BEGIN Provided records

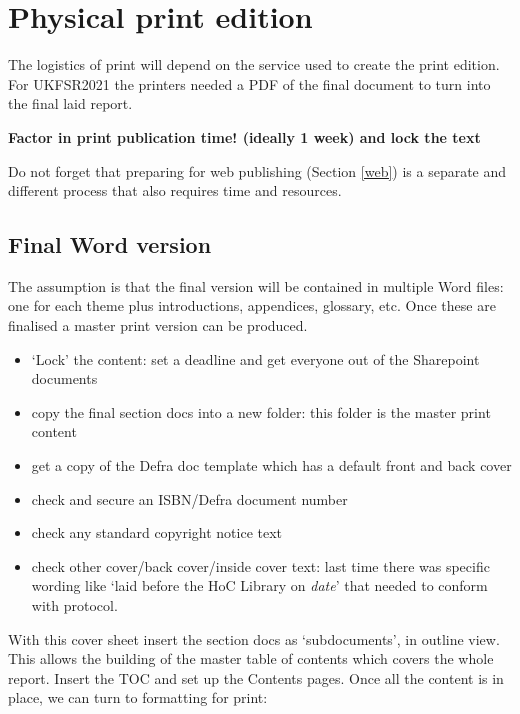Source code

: \documentclass[
]{book}
\providecommand{\tightlist}{%
  \setlength{\itemsep}{0pt}\setlength{\parskip}{0pt}}
\begin{document}
\hypertarget{print}{%
\chapter{Physical print edition}\label{print}}

The logistics of print will depend on the service used to create the print
edition. For UKFSR2021 the printers needed a PDF of the final document to turn
into the final laid report.

\textbf{Factor in print publication time! (ideally 1 week) and lock the text}

Do not forget that preparing for web publishing (Section \ref{web}) is a separate and different process that also requires time and resources.

\hypertarget{final-word-version}{%
\section{Final Word version}\label{final-word-version}}

The assumption is that the final version will be contained in multiple Word files: one for each theme plus introductions, appendices, glossary, etc. Once these are finalised a master print version can be produced.

\begin{itemize}
\tightlist
\item
  `Lock' the content: set a deadline and get everyone out of the Sharepoint documents
\item
  copy the final section docs into a new folder: this folder is the master print content
\item
  get a copy of the Defra doc template which has a default front and back cover
\item
  check and secure an ISBN/Defra document number
\item
  check any standard copyright notice text
\item
  check other cover/back cover/inside cover text: last time there was specific wording like `laid before the HoC Library on \emph{date}' that needed to conform with protocol.
\end{itemize}

With this cover sheet insert the section docs as `subdocuments', in outline view. This allows the building of the master table of contents which covers the whole report. Insert the TOC and set up the Contents pages. Once all the content is in place, we can turn to formatting for print:
\end{document}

END Provided records

Find and copy each line of the material that holds the word "hypertarget".

Finished exercise »
\hypertarget{print}{%
\hypertarget{final-word-version}{%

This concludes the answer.